A tarefa:
Responda com base no trecho sobre a posse de Sarney:
1. Em que data e em que hospital Tancredo Neves morreu?
2. Qual livro de Daniel Aarão Reis é citado?
3. A qual universidade o historiador Osvaldo Siqueira está ligado?

Trecho selecionado:
○ ○ ○
Nova República começou há exatos 30 anos com a posse de Sarney, o vice que substituiu oeleito – internado às pressas na véspera

Tancredo discursa com Sarney ao fundo:  historiadores dizem que os dois eram semelhantes. | Célio Azevedo/Senado/Arquivo
Tancredo discursa com Sarney ao fundo: historiadores dizem que os dois eram semelhantes. (Foto: Célio Azevedo/Senado/Arquivo)

Há exatos 30 anos, a ditadura militar acabava. Mas não da forma como era esperado. Primeiro presidente civil desde João Goulart, Tancredo Neves seria empossado naquele 15 de março de 1985. Mas foi internado com fortes dores abdominais na véspera. Ele não se recuperou: em 21 de abril, morreu no Hospital das Clínicas, em São Paulo, após sete cirurgias. Oficialmente, ele é considerado o primeiro presidente da Nova República. Na prática, porém, quem assumiu o mandato foi seu vice, José Sarney.

A morte de um presidente eleito às vésperas de ser empossado, ainda mais em um dos momentos mais delicados da história do país, torna o questionamento impossível: e se ele sobrevivesse, o Brasil de hoje seria diferente?

A chapa Tancredo/Sarney era a moderação em estado puro. As mesmas alianças e linhas de força os condicionavam e delas eles dificilmente se livrariam.”

Daniel Aarão Reis, historiador.

Para o historiador Daniel Aarão Reis, autor do livro Ditadura e Democracia no Brasil, Tancredo era um político moderado, que tendia ao diálogo – o que o aproxima de Sarney. Com bom trânsito entre civis e militares, a condução da transição seria muito similar. “Não creio que Tancredo Neves faria um governo substancialmente diferente do de Sarney. Sua tradicional moderação, seu diálogo com os militares, seu trânsito junto às elites dominantes do país colocariam para eles parâmetros incontornáveis”, afirma. “A chapa Tancredo/Sarney era a moderação em estado puro. As mesmas alianças e linhas de força os condicionavam e delas eles dificilmente se livrariam.”

Já o historiador Osvaldo Siqueira, da Universidade Tuiuti do Paraná, avalia que, apesar de ser uma “oposição consentida” pelos militares, Tancredo não tinha vínculos fortes com o regime, ao contrário de Sarney. Isso poderia ter feito a diferença – apesar de ser “impossível” projetar quanto. “Apesar de o regime estar em processo de mudança, nós ainda tínhamos uma mecânica [de poder] que envolvia civis e militares ligados à ditadura”, afirma.
○ ○ ○
Registros armazenados
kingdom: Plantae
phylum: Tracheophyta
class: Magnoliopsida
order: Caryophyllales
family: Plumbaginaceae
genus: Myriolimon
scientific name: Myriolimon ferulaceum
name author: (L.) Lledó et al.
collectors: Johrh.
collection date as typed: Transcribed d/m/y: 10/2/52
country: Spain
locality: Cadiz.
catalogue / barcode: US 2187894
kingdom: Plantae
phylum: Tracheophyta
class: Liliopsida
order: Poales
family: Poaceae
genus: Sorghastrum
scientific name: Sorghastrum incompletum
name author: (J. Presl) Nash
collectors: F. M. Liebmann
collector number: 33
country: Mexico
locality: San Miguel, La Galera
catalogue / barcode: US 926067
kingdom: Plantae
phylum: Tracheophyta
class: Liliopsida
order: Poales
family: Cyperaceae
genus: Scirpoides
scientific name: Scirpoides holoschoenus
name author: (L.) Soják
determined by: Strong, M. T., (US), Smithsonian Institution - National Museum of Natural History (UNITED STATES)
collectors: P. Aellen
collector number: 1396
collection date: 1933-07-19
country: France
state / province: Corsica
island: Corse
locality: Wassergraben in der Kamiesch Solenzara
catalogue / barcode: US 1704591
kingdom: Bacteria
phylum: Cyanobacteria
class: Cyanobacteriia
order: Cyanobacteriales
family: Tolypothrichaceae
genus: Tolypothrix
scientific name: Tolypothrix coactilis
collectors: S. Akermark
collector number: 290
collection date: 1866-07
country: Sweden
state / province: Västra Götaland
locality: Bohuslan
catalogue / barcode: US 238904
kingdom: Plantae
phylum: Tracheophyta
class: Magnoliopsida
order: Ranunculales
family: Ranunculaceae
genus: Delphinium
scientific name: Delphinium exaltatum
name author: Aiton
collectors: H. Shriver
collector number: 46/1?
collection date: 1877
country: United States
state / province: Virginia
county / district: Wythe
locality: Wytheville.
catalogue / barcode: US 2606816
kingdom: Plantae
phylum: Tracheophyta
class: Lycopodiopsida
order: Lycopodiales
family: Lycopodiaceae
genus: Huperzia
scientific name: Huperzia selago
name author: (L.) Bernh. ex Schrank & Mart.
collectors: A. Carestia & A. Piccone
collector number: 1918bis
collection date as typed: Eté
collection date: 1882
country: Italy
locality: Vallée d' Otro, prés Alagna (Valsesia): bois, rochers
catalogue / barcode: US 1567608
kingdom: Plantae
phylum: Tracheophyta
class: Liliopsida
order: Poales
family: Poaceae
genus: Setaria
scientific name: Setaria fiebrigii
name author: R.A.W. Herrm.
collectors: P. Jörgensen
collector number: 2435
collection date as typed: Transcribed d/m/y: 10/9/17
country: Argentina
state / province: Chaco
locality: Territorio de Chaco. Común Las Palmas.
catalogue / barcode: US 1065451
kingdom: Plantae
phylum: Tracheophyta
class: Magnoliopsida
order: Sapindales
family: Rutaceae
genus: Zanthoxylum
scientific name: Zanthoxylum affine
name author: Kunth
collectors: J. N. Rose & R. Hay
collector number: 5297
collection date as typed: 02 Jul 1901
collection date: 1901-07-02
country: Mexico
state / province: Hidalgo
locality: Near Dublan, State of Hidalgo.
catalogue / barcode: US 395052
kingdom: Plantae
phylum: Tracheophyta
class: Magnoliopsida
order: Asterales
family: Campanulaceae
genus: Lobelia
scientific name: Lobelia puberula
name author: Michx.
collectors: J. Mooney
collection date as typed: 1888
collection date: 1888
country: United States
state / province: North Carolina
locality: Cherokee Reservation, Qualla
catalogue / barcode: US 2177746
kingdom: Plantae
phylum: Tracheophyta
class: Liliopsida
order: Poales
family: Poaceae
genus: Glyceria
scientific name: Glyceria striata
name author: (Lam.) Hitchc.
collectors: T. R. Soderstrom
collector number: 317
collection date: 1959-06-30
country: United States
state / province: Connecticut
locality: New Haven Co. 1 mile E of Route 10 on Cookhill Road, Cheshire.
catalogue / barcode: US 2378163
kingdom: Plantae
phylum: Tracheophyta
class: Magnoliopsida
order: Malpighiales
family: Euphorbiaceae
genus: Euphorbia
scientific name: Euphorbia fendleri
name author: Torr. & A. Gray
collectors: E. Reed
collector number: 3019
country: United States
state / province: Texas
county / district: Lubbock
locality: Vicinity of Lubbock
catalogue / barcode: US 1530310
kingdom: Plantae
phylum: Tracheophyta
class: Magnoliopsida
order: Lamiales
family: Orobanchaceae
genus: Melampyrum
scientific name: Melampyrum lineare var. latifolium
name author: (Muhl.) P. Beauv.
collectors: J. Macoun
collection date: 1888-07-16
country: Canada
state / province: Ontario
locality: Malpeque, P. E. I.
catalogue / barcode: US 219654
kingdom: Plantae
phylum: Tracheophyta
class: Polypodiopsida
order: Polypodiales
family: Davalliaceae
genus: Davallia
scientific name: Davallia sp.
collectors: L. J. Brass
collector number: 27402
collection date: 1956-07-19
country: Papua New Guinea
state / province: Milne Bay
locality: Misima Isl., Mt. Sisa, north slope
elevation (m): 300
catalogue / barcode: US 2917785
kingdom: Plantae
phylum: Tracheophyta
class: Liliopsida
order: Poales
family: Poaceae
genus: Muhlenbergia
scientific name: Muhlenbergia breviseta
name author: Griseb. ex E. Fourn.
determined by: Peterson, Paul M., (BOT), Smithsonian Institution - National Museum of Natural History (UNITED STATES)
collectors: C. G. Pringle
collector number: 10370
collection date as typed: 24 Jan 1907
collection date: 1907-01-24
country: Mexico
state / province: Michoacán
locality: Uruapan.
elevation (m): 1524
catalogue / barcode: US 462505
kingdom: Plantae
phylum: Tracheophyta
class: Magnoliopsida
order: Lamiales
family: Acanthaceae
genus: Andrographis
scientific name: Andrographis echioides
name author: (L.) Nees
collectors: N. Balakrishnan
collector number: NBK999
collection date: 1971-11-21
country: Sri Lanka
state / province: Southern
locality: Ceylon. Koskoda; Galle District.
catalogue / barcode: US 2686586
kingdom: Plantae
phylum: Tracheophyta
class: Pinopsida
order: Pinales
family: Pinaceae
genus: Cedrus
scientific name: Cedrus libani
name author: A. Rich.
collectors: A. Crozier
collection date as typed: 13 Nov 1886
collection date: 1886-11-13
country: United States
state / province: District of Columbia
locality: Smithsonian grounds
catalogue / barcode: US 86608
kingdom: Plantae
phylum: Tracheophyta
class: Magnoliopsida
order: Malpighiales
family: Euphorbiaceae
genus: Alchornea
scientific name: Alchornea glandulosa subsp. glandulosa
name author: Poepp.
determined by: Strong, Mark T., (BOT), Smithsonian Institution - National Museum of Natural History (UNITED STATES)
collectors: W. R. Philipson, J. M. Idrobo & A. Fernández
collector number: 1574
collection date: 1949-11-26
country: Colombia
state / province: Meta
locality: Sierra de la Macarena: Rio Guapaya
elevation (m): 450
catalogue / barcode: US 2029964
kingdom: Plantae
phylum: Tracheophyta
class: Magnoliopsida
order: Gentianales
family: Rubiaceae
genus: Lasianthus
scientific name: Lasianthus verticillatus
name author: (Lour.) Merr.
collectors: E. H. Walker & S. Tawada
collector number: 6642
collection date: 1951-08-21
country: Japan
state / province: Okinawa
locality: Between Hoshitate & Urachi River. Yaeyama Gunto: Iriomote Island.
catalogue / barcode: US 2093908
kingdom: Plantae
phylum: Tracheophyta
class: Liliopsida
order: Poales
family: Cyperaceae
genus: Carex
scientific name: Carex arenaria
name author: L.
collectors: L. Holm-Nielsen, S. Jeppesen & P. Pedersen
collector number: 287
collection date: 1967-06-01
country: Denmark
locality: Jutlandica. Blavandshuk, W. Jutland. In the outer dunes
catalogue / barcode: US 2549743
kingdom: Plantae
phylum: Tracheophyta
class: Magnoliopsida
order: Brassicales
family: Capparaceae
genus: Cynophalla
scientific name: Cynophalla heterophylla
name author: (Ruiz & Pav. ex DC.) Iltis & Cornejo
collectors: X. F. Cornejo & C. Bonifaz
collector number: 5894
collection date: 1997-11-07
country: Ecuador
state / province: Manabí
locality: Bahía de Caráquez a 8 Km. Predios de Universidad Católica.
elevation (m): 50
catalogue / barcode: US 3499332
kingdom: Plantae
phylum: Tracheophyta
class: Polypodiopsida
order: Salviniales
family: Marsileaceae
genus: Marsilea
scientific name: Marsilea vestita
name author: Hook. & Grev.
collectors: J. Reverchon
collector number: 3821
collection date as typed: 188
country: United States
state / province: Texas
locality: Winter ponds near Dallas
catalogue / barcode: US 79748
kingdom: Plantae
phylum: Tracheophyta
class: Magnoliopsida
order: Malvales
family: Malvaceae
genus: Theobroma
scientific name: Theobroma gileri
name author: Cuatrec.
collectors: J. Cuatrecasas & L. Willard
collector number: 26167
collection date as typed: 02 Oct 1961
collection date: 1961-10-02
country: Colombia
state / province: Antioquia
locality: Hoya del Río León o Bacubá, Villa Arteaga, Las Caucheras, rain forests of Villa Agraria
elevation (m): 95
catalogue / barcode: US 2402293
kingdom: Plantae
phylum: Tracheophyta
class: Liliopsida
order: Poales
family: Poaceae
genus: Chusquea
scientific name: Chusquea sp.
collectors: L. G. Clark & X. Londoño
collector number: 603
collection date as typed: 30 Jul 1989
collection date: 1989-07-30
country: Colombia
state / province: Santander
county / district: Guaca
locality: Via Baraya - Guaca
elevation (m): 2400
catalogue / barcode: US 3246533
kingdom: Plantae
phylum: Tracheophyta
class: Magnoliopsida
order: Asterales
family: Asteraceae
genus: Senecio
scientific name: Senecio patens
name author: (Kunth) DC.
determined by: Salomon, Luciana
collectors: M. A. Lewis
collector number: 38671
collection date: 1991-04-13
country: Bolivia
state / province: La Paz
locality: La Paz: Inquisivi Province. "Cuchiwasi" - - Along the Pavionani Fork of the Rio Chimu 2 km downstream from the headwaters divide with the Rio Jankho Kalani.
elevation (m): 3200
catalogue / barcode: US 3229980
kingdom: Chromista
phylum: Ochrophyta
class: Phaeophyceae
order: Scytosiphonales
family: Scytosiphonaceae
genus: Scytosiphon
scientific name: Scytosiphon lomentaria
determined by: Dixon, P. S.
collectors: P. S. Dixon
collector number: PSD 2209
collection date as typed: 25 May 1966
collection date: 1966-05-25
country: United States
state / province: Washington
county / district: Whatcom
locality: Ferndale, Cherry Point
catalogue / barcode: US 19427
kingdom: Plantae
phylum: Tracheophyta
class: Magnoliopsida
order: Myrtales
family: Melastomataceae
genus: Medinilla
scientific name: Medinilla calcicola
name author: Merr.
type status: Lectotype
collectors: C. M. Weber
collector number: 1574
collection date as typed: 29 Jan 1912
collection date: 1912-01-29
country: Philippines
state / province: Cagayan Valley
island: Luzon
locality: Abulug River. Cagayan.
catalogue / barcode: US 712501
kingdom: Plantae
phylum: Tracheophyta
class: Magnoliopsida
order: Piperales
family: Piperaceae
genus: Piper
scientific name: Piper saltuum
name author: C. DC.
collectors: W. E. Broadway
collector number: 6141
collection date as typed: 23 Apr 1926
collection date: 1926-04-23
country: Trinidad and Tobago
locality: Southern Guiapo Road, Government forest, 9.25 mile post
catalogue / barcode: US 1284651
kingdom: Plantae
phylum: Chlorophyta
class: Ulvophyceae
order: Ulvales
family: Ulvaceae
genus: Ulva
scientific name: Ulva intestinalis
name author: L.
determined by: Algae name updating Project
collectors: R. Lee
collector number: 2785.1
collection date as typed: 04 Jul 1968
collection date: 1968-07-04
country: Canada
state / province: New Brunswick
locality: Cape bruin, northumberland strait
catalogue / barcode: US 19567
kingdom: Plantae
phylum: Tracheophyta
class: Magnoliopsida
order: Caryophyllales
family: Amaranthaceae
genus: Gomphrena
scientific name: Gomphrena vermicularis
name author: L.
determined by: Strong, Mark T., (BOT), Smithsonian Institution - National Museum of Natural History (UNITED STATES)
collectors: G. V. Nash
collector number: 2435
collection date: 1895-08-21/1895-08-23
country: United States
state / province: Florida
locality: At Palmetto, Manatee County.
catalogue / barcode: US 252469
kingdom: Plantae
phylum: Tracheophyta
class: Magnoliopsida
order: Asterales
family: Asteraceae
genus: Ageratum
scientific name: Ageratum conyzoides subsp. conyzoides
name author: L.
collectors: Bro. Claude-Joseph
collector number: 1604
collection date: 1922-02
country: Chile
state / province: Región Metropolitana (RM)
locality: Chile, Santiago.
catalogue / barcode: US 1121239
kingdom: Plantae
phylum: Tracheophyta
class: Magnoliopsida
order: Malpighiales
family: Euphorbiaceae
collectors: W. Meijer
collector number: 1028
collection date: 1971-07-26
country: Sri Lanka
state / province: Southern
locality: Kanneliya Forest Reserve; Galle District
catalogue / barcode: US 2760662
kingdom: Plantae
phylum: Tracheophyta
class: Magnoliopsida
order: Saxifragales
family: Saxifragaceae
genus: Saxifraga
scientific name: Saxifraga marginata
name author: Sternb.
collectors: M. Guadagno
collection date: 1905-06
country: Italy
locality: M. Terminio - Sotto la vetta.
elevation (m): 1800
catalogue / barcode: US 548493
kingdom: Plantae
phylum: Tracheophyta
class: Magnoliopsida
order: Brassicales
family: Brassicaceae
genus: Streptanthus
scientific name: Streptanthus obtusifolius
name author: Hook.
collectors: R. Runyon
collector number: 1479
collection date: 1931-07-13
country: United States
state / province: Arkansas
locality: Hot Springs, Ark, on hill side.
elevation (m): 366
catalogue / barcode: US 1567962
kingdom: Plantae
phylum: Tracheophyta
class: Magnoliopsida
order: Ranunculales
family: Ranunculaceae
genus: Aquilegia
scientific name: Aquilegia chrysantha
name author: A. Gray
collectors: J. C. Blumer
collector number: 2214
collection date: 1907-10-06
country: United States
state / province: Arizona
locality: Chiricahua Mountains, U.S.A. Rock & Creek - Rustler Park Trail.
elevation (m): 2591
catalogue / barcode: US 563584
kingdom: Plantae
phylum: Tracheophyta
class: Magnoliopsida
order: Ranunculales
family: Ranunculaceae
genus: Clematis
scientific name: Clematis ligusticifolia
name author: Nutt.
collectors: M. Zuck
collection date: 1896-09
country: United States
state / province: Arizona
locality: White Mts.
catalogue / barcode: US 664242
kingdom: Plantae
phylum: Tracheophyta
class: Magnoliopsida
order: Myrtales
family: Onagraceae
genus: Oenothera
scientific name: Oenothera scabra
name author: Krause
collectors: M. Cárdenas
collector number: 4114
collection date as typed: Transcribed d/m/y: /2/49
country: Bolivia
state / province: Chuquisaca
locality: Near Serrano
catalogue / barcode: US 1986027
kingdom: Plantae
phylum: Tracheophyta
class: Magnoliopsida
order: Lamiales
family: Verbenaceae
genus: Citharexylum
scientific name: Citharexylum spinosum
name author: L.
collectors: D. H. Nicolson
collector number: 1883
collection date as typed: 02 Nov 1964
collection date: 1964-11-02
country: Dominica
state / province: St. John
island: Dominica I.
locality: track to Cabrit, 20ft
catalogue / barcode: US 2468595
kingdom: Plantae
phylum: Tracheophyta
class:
○ ○ ○
Resultado da tarefa:
1. Em 21 de abril, no Hospital das Clínicas, em São Paulo.
2. Ditadura e Democracia no Brasil.
3. Universidade Tuiuti do Paraná.